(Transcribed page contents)
○ ○ ○ ○ ○

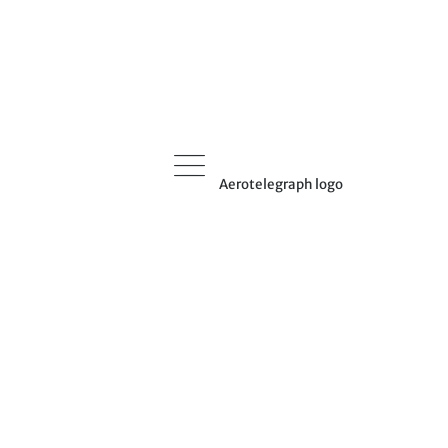
Aerotelegraph logo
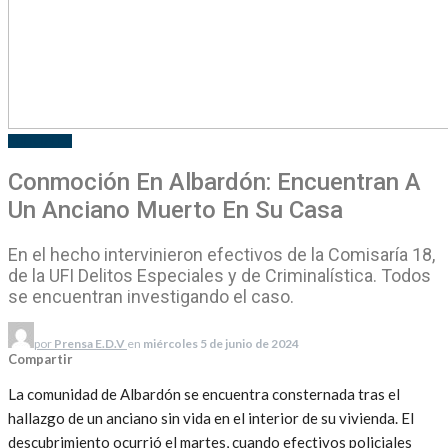
POLICIALES
Conmoción En Albardón: Encuentran A
Un Anciano Muerto En Su Casa
En el hecho intervinieron efectivos de la Comisaría 18,
de la UFI Delitos Especiales y de Criminalística. Todos
se encuentran investigando el caso.
por
Prensa E.D.V
en
miércoles 5 de junio de 2024
Compartir
La comunidad de Albardón se encuentra consternada tras el
hallazgo de un anciano sin vida en el interior de su vivienda. El
descubrimiento ocurrió el martes, cuando efectivos policiales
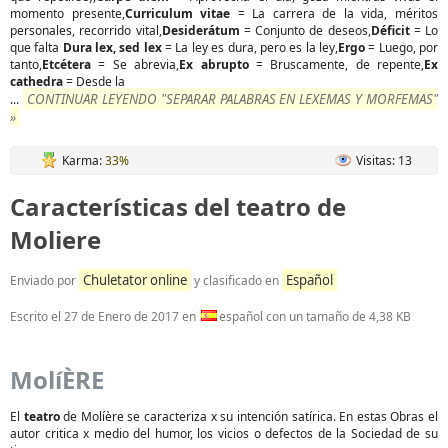
momento presente,
Curriculum vitae
= La carrera de la vida, méritos
personales, recorrido vital,
Desiderátum
= Conjunto de deseos,
Déficit
= Lo
que falta
Dura lex, sed lex
= La ley es dura, pero es la ley,
Ergo
= Luego, por
tanto,
Etcétera
= Se abrevia,
Ex abrupto
= Bruscamente, de repente,
Ex
cathedra
= Desde la
CONTINUAR LEYENDO "SEPARAR PALABRAS EN LEXEMAS Y MORFEMAS"
...
»
Karma:
33%
Visitas: 13
Características del teatro de
Moliere
Chuletator online
Español
Enviado por
y clasificado en
Escrito el
27 de Enero de 2017
en
español con un tamaño de 4,38 KB
MolíÈRE
El
teatro
de Molíère se caracteriza x su intención satírica. En estas Obras el
autor critica x medio del humor, los vicios o defectos de la Sociedad de su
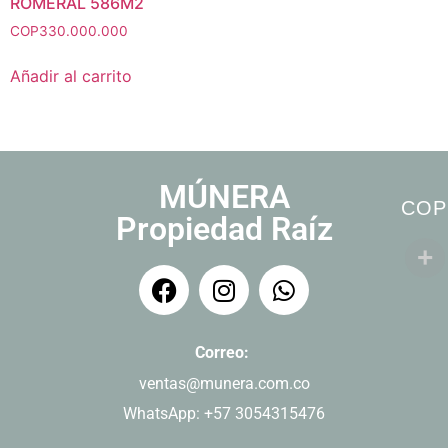
ROMERAL 586M2
COP
330.000.000
Añadir al carrito
MÚNERA
COP
Propiedad Raíz
Correo:
ventas@munera.com.co
WhatsApp: +57 3054315476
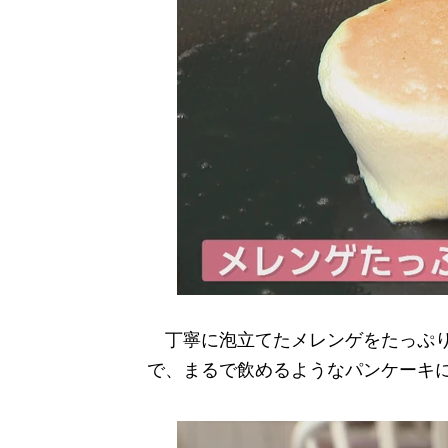
丁寧に泡立てたメレンゲをたっぷり
で、まるで飲めるようなパンケーキ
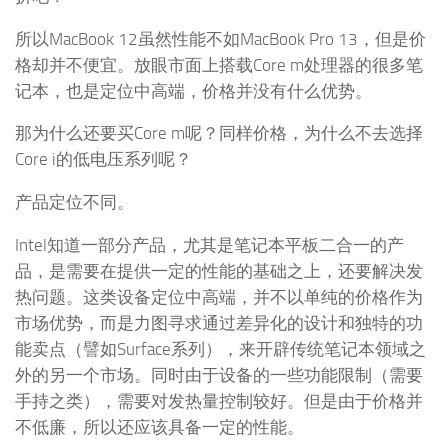
所以MacBook 12虽然性能不如MacBook Pro 13，但是价
格却并不便宜。放眼市面上搭载Core m处理器的很多笔
记本，也是定位中高端，价格并没有什么优势。
那为什么还要买Core m呢？同样价格，为什么不去选择
Core i的低电压系列呢？
产品定位不同。
Intel知道一部分产品，尤其是笔记本平板二合一的产
品，是需要在提供一定的性能的基础之上，还要解决发
热问题。这类设备定位中高端，并不以单纯的价格作为
市场优势，而是力图寻求通过差异化的设计和独特的功
能卖点（譬如Surface系列），来开辟传统笔记本领域之
外的另一个市场。同时由于设备的一些功能限制（需要
手持之类），需要对发热量控制较好。但是由于价格并
不低廉，所以还应该具备一定的性能。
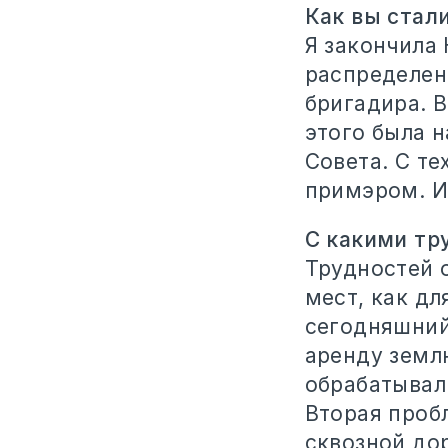
Как вы стал
Я закончила
распределени
бригадира. В
этого была 
Совета. С те
примэром. И
С какими тр
Трудностей 
мест, как дл
сегодняшний 
аренду землю
обрабатывал
Вторая пробл
сквозной дор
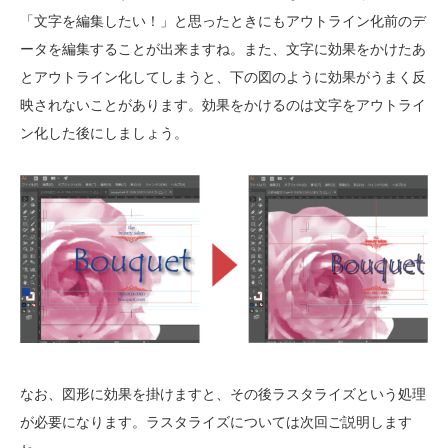
「文字を編集したい！」と思ったときにもアウトライン化前のデ
ータを編集することが出来ますね。また、文字に効果をかけたあ
とアウトライン化してしまうと、下の図のように効果がうまく反
映されないことがあります。効果をかけるのは文字をアウトライ
ン化した後にしましょう。
なお、図形に効果を掛けますと、その後ラスタライズという処理
が必要になります。ラスタライズについては次回ご説明します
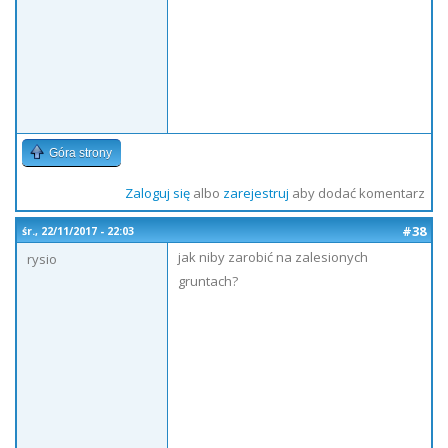
Góra strony
Zaloguj się
albo
zarejestruj
aby dodać komentarz
#38
śr., 22/11/2017 - 22:03
jak niby zarobić na zalesionych
rysio
gruntach?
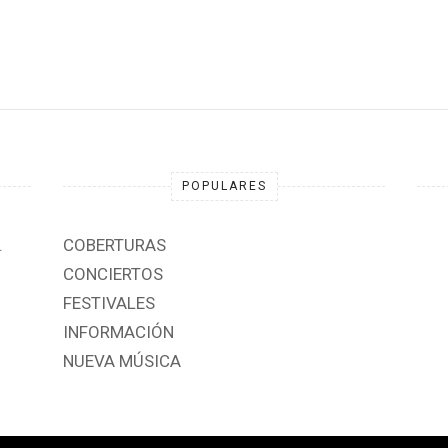
POPULARES
.
COBERTURAS
CONCIERTOS
FESTIVALES
INFORMACIÓN
NUEVA MÚSICA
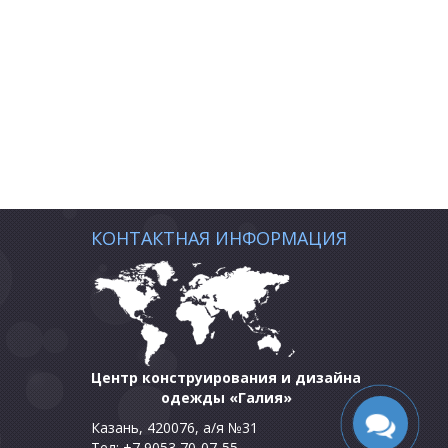
КОНТАКТНАЯ ИНФОРМАЦИЯ
Центр конструирования и дизайна
одежды «Галия»
Казань, 420076, а/я №31
Тел: +7 9053 70-07-55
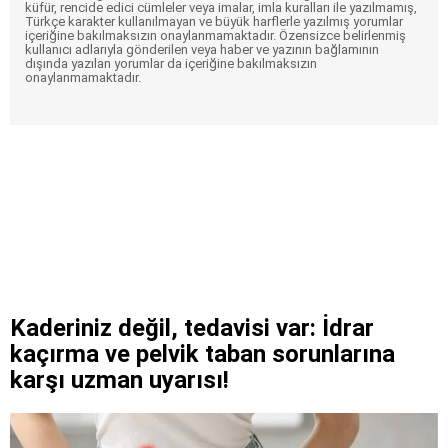
küfür, rencide edici cümleler veya imalar, imla kuralları ile yazılmamış,
Türkçe karakter kullanılmayan ve büyük harflerle yazılmış yorumlar
içeriğine bakılmaksızın onaylanmamaktadır. Özensizce belirlenmiş
kullanıcı adlarıyla gönderilen veya haber ve yazının bağlamının
dışında yazılan yorumlar da içeriğine bakılmaksızın
onaylanmamaktadır.
Kaderiniz değil, tedavisi var: İdrar
kaçırma ve pelvik taban sorunlarına
karşı uzman uyarısı!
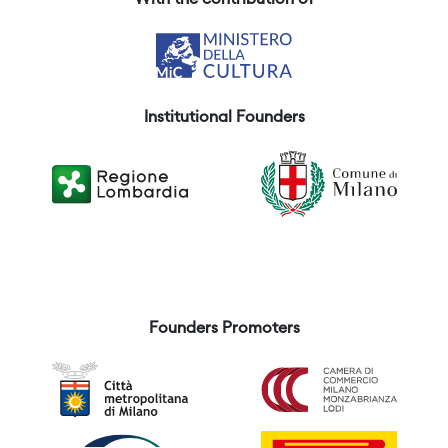
With the contribution of
Institutional Founders
Founders Promoters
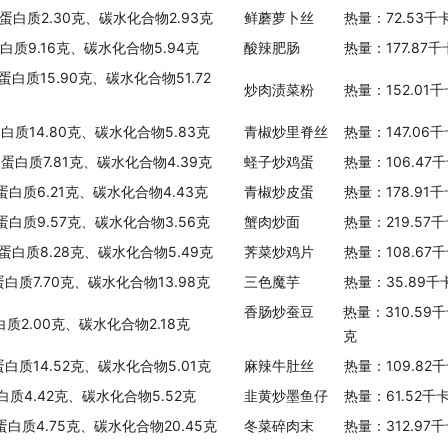
、蛋白质2.30克、碳水化合物2.93克
鲜蘑萝卜丝
热量：72.53千
蛋白质9.16克、碳水化合物5.94克
酸辣肥肠
热量：177.87
蛋白质15.90克、碳水化合物51.72
炒肉渍菜粉
热量：152.01
蛋白质14.80克、碳水化合物5.83克
青椒炒里脊丝
热量：147.06
、蛋白质7.81克、碳水化合物4.39克
蛏子炒鸡蛋
热量：106.47
、蛋白质6.21克、碳水化合物4.43克
青椒炒皮蛋
热量：178.91
、蛋白质9.57克、碳水化合物3.56克
蟹肉炒面
热量：219.57
、蛋白质8.28克、碳水化合物5.49克
荠菜炒鸡片
热量：108.67
蛋白质7.70克、碳水化合物13.98克
三色魔芋
热量：35.89千
香肠炒蚕豆
热量：310.59
白质2.00克、碳水化合物2.18克
克
蛋白质14.52克、碳水化合物5.01克
麻辣牛肚丝
热量：109.82
白质4.42克、碳水化合物5.52克
韭黄炒墨鱼仔
热量：61.52千
、蛋白质4.75克、碳水化合物20.45克
冬菜碎肉末
热量：312.97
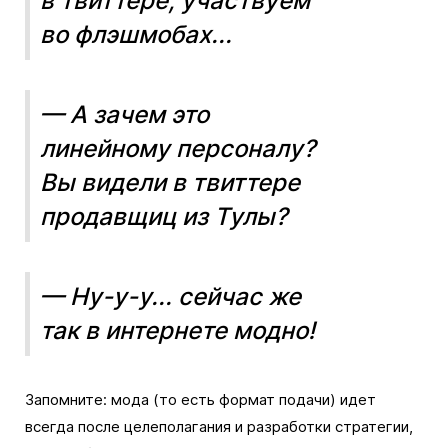
в твиттере, участвуем
во флэшмобах...
— А зачем это
линейному персоналу?
Вы видели в твиттере
продавщиц из Тулы?
— Ну-у-у... сейчас же
так в интернете модно!
Запомните: мода (то есть формат подачи) идет
всегда после целеполагания и разработки стратегии,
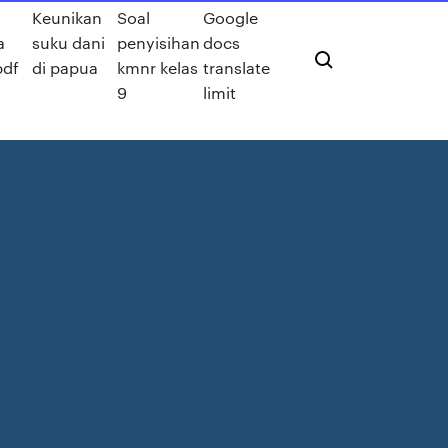
Keunikan
Soal
Google
a
suku dani
penyisihan
docs
pdf
di papua
kmnr kelas
translate
9
limit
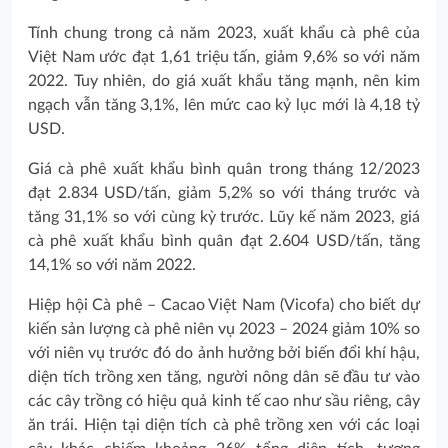
Tính chung trong cả năm 2023, xuất khẩu cà phê của
Việt Nam ước đạt 1,61 triệu tấn, giảm 9,6% so với năm
2022. Tuy nhiên, do giá xuất khẩu tăng mạnh, nên kim
ngạch vẫn tăng 3,1%, lên mức cao kỷ lục mới là 4,18 tỷ
USD.
Giá cà phê xuất khẩu bình quân trong tháng 12/2023
đạt 2.834 USD/tấn, giảm 5,2% so với tháng trước và
tăng 31,1% so với cùng kỳ trước. Lũy kế năm 2023, giá
cà phê xuất khẩu bình quân đạt 2.604 USD/tấn, tăng
14,1% so với năm 2022.
Hiệp hội Cà phê – Cacao Việt Nam (Vicofa) cho biết dự
kiến sản lượng cà phê niên vụ 2023 – 2024 giảm 10% so
với niên vụ trước đó do ảnh hưởng bởi biến đổi khí hậu,
diện tích trồng xen tăng, người nông dân sẽ đầu tư vào
các cây trồng có hiệu quả kinh tế cao như sầu riêng, cây
ăn trái. Hiện tại diện tích cà phê trồng xen với các loại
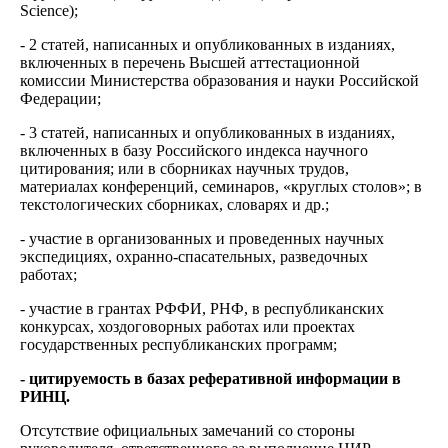
Science);
- 2 статей, написанных и опубликованных в изданиях,
включенных в перечень Высшей аттестационной
комиссии Министерства образования и науки Российской
Федерации;
- 3 статей, написанных и опубликованных в изданиях,
включенных в базу Российского индекса научного
цитирования; или в сборниках научных трудов,
материалах конференций, семинаров, «круглых столов»; в
текстологических сборниках, словарях и др.;
- участие в организованных и проведенных научных
экспедициях, охранно-спасательных, разведочных
работах;
- участие в грантах РФФИ, РНФ, в республиканских
конкурсах, хоздоговорных работах или проектах
государственных республиканских программ;
- цитируемость в базах реферативной информации в
РИНЦ.
Отсутствие официальных замечаний со стороны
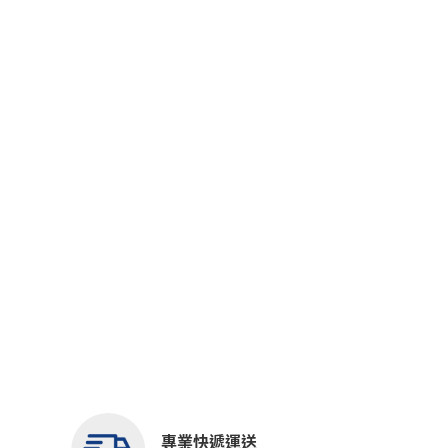
專業快遞運送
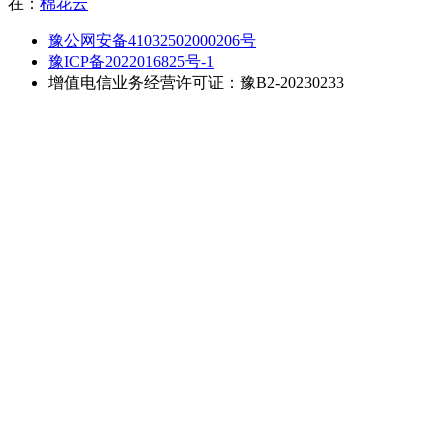
在：
棉花云
豫公网安备41032502000206号
豫ICP备2022016825号-1
增值电信业务经营许可证：豫B2-20230233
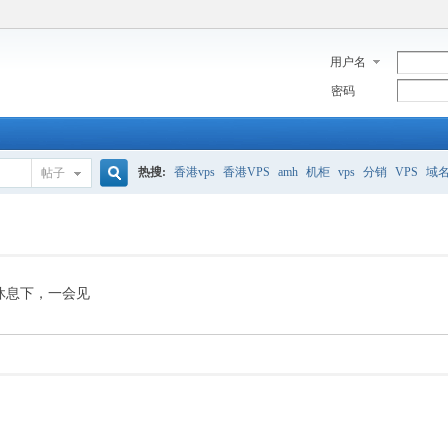
用户名
密码
热搜:
香港vps
香港VPS
amh
机柜
vps
分销
VPS
域
帖子
搜
美国服务器
香港
全能空间
whmcs
digitalocean
索
休息下，一会见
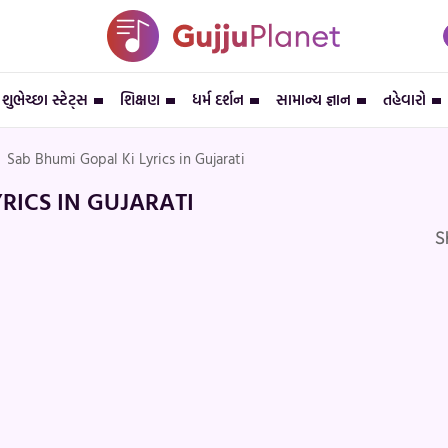
શુભેચ્છા સ્ટેટ્સ
શિક્ષણ
ધર્મ દર્શન
સામાન્ય જ્ઞાન
તહેવારો
Sab Bhumi Gopal Ki Lyrics in Gujarati
RICS IN GUJARATI
S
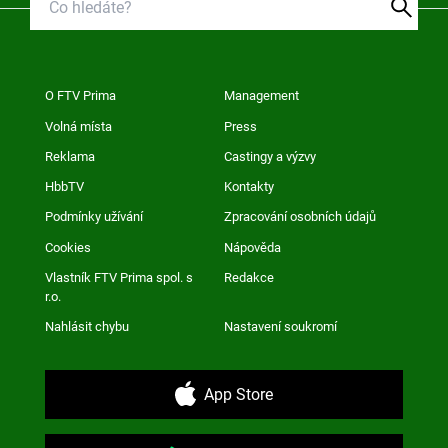
O FTV Prima
Management
Volná místa
Press
Reklama
Castingy a výzvy
HbbTV
Kontakty
Podmínky užívání
Zpracování osobních údajů
Cookies
Nápověda
Vlastník FTV Prima spol. s
Redakce
r.o.
Nahlásit chybu
Nastavení soukromí
App Store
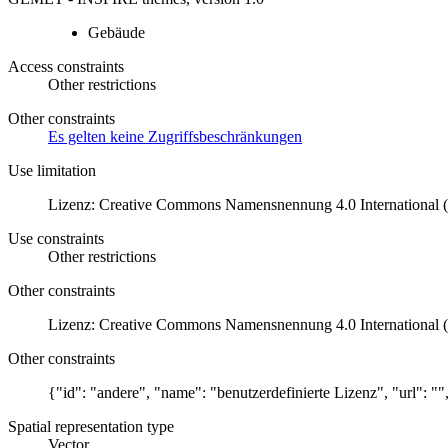
Gebäude
Access constraints
Other restrictions
Other constraints
Es gelten keine Zugriffsbeschränkungen
Use limitation
Lizenz: Creative Commons Namensnennung 4.0 International (
Use constraints
Other restrictions
Other constraints
Lizenz: Creative Commons Namensnennung 4.0 International (
Other constraints
{"id": "andere", "name": "benutzerdefinierte Lizenz", "url": "
Spatial representation type
Vector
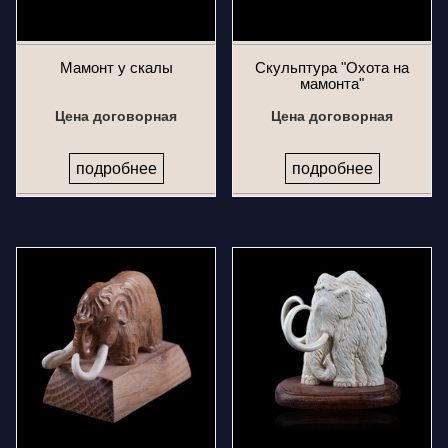
Мамонт у скалы
Скульптура "Охота на
мамонта"
Цена договорная
Цена договорная
подробнее
подробнее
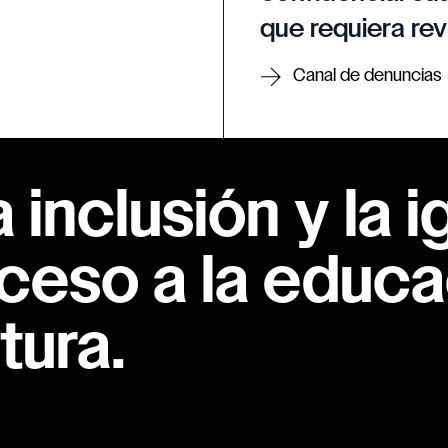
que requiera rev
Canal de denuncias
inclusión y la i
ceso a la educac
tura.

○ ○ ○ ○ ○

An exact copy of the lines from the one with "Zpracování osobních údajů" through the end of the entries above, both included, is the whole answer. It contains no pictures.

Zpracování osobních údajů
Cookies
Nápověda
Vlastník FTV Prima spol. s
Redakce
r.o.
Nahlásit chybu
Nastavení soukromí
App Store
Gebäude
Access constraints
Other restrictions
Other constraints
Es gelten keine Zugriffsbeschränkungen
Use limitation
Lizenz: Creative Commons Namensnennung 4.0 International (
Use constraints
Other restrictions
Other constraints
Lizenz: Creative Commons Namensnennung 4.0 International (
Other constraints
{"id": "andere", "name": "benutzerdefinierte Lizenz", "url": "
Spatial representation type
Vector
Мамонт у скалы
Скульптура "Охота на
мамонта"
Цена договорная
Цена договорная
подробнее
подробнее
que requiera rev
Canal de denuncias
inclusión y la i
ceso a la educac
tura.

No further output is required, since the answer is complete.